━━ EXERCISE INPUT
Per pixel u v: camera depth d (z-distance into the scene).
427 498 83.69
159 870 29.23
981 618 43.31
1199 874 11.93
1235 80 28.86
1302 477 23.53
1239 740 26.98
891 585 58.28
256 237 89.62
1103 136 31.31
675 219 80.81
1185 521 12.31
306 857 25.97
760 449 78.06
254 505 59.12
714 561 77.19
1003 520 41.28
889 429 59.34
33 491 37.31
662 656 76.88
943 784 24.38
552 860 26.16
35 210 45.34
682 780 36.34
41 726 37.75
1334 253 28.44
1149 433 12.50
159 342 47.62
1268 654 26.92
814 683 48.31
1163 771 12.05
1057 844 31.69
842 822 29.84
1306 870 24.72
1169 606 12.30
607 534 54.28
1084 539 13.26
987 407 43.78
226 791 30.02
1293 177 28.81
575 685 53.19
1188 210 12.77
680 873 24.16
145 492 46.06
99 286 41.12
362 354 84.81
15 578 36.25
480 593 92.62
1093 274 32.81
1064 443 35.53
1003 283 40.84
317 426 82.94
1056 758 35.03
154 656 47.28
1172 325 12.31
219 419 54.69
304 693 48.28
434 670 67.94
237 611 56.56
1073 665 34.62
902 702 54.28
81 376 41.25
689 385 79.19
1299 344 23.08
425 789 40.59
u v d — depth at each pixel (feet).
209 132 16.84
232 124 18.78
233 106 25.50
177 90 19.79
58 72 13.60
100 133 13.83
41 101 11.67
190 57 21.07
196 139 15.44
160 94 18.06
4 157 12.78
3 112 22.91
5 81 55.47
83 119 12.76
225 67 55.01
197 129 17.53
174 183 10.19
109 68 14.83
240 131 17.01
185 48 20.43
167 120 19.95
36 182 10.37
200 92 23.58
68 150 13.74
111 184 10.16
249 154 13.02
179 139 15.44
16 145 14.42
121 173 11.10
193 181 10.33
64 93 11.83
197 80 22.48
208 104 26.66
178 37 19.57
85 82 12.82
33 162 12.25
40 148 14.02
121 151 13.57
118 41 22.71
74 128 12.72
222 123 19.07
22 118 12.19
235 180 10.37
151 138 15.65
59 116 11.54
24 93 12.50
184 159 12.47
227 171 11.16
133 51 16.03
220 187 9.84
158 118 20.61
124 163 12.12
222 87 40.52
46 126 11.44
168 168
━━━━
• WHAT YOU WILL DO
Only lines holding the word "pixel" are wanted, so copy each of them from the records above.

• OUTPUT FOR THIS TASK
Per pixel u v: camera depth d (z-distance into the scene).
u v d — depth at each pixel (feet).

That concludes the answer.